To-do item
Your response should contain each line of the data that includes "value".
▬▬▬
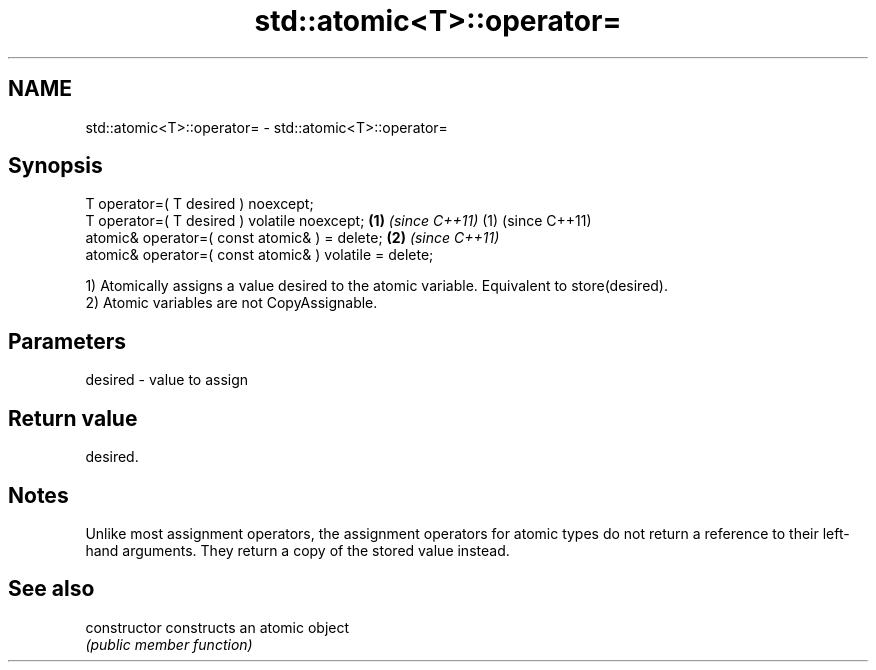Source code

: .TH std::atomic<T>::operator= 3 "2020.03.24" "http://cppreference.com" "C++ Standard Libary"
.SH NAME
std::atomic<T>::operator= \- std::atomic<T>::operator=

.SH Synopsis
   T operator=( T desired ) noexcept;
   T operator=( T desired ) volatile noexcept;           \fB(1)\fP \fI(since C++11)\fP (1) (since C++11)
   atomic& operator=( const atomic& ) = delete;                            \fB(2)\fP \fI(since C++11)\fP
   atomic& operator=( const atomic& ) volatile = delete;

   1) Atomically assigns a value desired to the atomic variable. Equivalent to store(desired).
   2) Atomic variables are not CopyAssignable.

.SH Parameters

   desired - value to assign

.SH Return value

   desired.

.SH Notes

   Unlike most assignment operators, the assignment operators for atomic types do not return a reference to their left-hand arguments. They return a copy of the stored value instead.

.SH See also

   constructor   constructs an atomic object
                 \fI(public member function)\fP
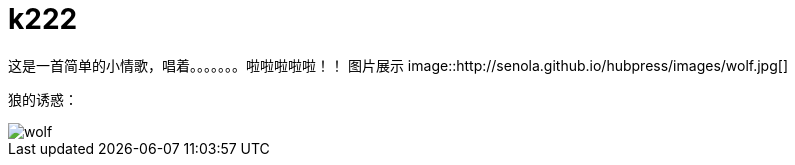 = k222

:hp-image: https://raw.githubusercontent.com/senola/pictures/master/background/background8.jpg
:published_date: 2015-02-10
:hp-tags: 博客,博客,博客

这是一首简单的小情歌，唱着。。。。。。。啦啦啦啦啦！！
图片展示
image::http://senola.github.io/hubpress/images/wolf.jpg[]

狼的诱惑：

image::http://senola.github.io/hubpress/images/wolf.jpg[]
▬▬▬
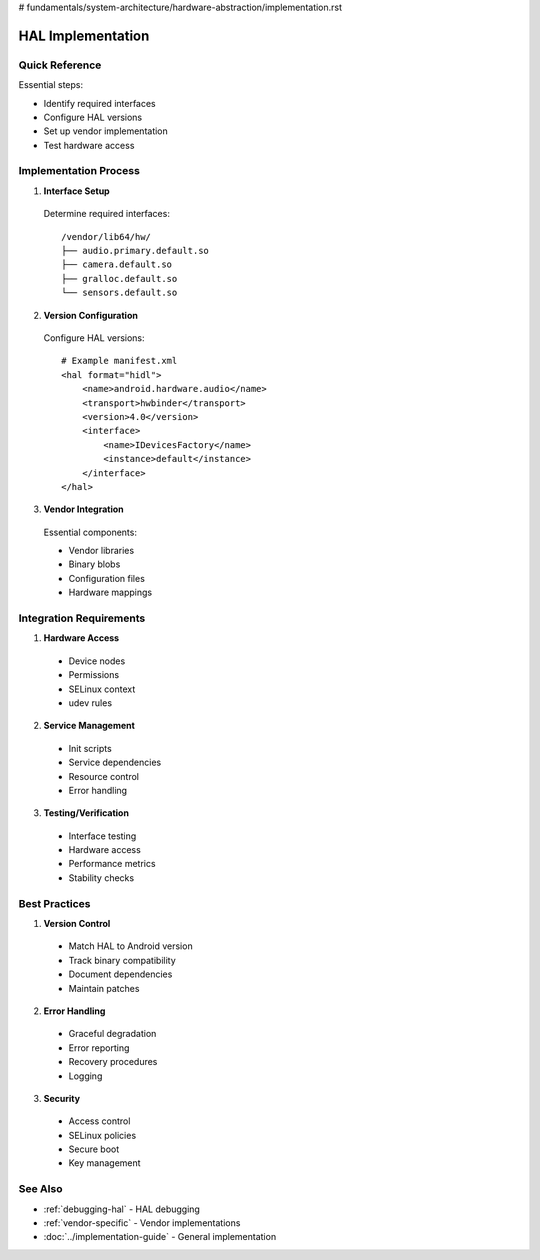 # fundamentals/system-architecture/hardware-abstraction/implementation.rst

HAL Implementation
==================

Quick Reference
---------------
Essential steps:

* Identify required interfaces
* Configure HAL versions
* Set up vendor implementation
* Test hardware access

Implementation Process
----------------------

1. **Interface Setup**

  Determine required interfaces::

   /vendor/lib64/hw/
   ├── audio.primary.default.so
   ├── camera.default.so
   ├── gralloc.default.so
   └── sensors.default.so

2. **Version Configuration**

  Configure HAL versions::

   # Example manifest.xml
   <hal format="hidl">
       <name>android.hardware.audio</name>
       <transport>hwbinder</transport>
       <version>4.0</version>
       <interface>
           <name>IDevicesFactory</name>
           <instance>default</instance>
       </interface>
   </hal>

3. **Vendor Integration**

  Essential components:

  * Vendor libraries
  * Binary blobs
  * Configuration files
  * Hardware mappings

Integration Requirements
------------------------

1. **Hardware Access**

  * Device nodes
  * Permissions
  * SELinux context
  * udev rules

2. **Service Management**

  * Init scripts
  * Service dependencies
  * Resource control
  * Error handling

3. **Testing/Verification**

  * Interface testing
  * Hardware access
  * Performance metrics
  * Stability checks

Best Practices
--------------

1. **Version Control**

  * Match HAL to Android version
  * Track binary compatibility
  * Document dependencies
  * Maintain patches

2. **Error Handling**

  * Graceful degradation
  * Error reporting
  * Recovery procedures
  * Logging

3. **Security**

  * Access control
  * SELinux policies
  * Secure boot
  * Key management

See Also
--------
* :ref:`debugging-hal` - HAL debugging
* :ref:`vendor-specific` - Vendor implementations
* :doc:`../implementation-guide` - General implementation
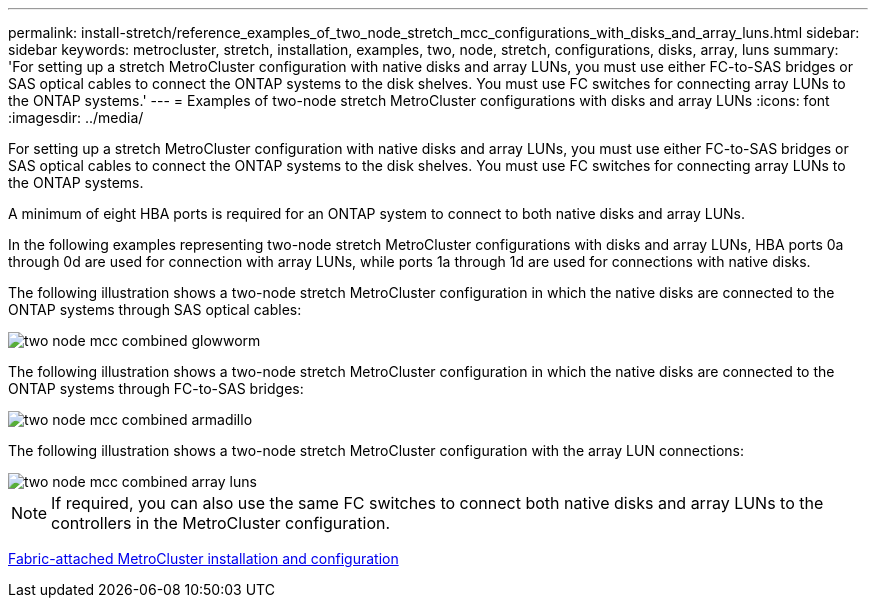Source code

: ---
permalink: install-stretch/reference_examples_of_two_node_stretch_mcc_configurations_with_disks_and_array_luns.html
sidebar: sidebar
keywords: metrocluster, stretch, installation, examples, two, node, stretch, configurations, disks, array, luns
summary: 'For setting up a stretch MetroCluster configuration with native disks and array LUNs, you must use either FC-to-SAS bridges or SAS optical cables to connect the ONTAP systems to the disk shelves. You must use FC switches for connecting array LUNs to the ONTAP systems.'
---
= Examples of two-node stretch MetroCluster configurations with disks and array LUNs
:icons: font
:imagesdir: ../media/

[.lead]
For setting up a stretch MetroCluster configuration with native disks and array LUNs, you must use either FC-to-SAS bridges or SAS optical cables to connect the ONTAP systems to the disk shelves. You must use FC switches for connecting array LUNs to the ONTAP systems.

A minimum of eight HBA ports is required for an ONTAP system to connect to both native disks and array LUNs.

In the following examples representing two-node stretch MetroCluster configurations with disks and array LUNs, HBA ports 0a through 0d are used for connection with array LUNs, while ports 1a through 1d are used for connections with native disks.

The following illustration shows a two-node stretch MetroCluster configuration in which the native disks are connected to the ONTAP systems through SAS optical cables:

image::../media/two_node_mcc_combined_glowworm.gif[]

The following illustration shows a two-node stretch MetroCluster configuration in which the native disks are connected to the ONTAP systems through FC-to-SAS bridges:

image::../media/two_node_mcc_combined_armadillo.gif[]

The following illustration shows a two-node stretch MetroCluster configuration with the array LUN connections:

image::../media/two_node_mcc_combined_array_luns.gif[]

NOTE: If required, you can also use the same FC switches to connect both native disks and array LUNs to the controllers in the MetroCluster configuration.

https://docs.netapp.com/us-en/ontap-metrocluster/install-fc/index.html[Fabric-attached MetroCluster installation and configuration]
▬▬▬
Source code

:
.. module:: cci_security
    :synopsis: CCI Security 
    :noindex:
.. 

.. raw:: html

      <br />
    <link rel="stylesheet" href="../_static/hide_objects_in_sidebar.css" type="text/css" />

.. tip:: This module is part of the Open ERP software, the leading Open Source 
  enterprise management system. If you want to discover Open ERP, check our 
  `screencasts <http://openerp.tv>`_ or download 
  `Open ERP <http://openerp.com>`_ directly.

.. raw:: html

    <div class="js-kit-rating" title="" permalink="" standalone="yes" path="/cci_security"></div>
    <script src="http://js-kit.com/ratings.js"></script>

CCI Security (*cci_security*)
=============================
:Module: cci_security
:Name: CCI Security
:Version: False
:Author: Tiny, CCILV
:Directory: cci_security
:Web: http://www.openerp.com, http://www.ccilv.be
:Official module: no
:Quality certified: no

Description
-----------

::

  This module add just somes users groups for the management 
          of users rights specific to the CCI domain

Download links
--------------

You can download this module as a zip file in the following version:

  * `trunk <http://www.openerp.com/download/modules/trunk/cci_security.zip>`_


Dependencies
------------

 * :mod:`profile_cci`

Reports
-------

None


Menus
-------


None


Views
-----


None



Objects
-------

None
▬▬▬
Your response
   1) Atomically assigns a value desired to the atomic variable. Equivalent to store(desired).
   desired - value to assign
.SH Return value
   Unlike most assignment operators, the assignment operators for atomic types do not return a reference to their left-hand arguments. They return a copy of the stored value instead.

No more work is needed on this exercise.